US-Bundesbeamte rüsten auf: Bodycams für mehr Transparenz
Die US-Regierung hat einen wichtigen Schritt in Richtung mehr Transparenz in der Strafverfolgung unternommen: Bundesbeamte in Minneapolis werden ab sofort mit Körperkameras, sogenannten Bodycams, ausgestattet. Diese Maßnahme kündigte Heimatschutzministerin Kristi Noem auf der Plattform X an. Geplant ist, das Programm, sobald die finanziellen Mittel verfügbar sind, auf das gesamte Land auszuweiten. Ziel ist es, künftig alle Strafverfolgungsbehörden des Heimatschutzministeriums mit dieser Technologie zu versorgen.

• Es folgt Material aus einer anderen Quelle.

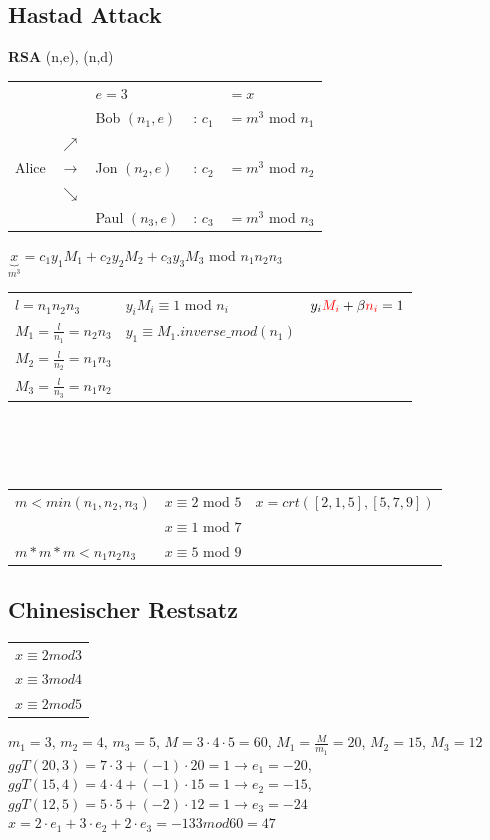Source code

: \documentclass[landscape,twocolumn,a4paper]{article}
\begin{document}
\subsection{Hastad Attack}
\textbf{RSA} (n,e), (n,d) \\
\begin{tabular}{l l l l l}
    & & {\color{red} $e=3$} & & $=x$ \\
	&  & Bob $(n_1,e)$ & : {\color{red}$c_1$} & $= m^3$ mod $n_1$\\
	&$\nearrow$  \\
	Alice & $\rightarrow$ & Jon $(n_2,e)$ & : {\color{red}$c_2$} & $= m^3$ mod $n_2$\\
	& $\searrow$ \\
	& & Paul $(n_3,e)$ & : {\color{red}$c_3$} & $= m^3$ mod $n_3$\\
\end{tabular}

$\underbrace{x}_{m^3} = c_1 y_1 M_1 + c_2 y_2 M_2 + c_3 y_3 M_3$ mod $n_1n_2n_3$ \\ 

\begin{tabular}{p{4cm}  p{4cm} l }
	$l=n_1n_2n_3$ & $y_iM_i\equiv 1$ mod $n_i$ & $y_i{\color{red}M_i} + \beta {\color{red}n_i}=1$\\
	$M_1 = \frac{l}{n_1} = n_2n_3$ & $y_1\equiv M_1.inverse\_mod(n_1)$ \\
	$M_2 = \frac{l}{n_2} = n_1n_3$ \\
	$M_3 = \frac{l}{n_3} = n_1n_2$ \\
\end{tabular} \\ \\
\\
\begin{tabular}{p{4cm}  p{4cm} l }
	$m < min(n_1,n_2,n_3)$ & $x\equiv2$ mod $5$ & $x= crt([2,1,5],[5,7,9])$ \\
	& $x\equiv1$ mod $7$ \\
	$m*m*m < n_1n_2n_3$ & $x\equiv5$ mod $9$ & \\
\end{tabular}
\subsection{Chinesischer Restsatz}
\begin{tabular}{l}
 $x\equiv 2 mod 3$\\
 $x\equiv 3 mod 4$\\
 $x\equiv 2 mod 5$
\end{tabular}
 $m_1=3$, $m_2=4$, $m_3=5$, $M=3\cdot4\cdot5=60$, $M_1=\frac{M}{m_1}=20$, $M_2=15$, $M_3=12$\\
 $ggT(20,3)=7\cdot3+(-1)\cdot20 = 1 \to e_1=-20$, $ggT(15,4)=4\cdot4+(-1)\cdot15 = 1 \to e_2=-15$, $ggT(12,5)=5\cdot5+(-2)\cdot12 = 1 \to e_3=-24$\\
 $x=2\cdot e_1+3\cdot e_2+2\cdot e_3=-133 mod 60=47$ 
\end{document}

Dieser Vorstoß entspricht einer Forderung der Demokraten, die sich in der Opposition befinden. Die Partei hatte kürzlich ein Haushaltspaket blockiert, das auch Mittel für das Heimatschutzministerium beinhaltete, nachdem es in Minneapolis zu tödlichen Schüssen durch Bundesbeamte gekommen war. Die Demokraten fordern durch den Einsatz von Körperkameras mehr Transparenz bei solchen Einsätzen.
Der anhaltende Haushaltsstreit führte dazu, dass seit Samstag mehrere Ministerien und Behörden ohne Anschlussfinanzierung dastehen, woraus ein sogenannter Shutdown resultierte. US-Präsident Donald Trump setzte sich daraufhin für eine rasche Zusammenarbeit zwischen Demokraten und Republikanern ein, um eine Verlängerung dieses Regierungsstillstands zu verhindern. Vor einer geplanten Abstimmung am Dienstag äußerte Trump seinen Wunsch nach einem schnellen Ende des Shutdowns, zeitgleich mit der Ankündigung von Ministerin Noem.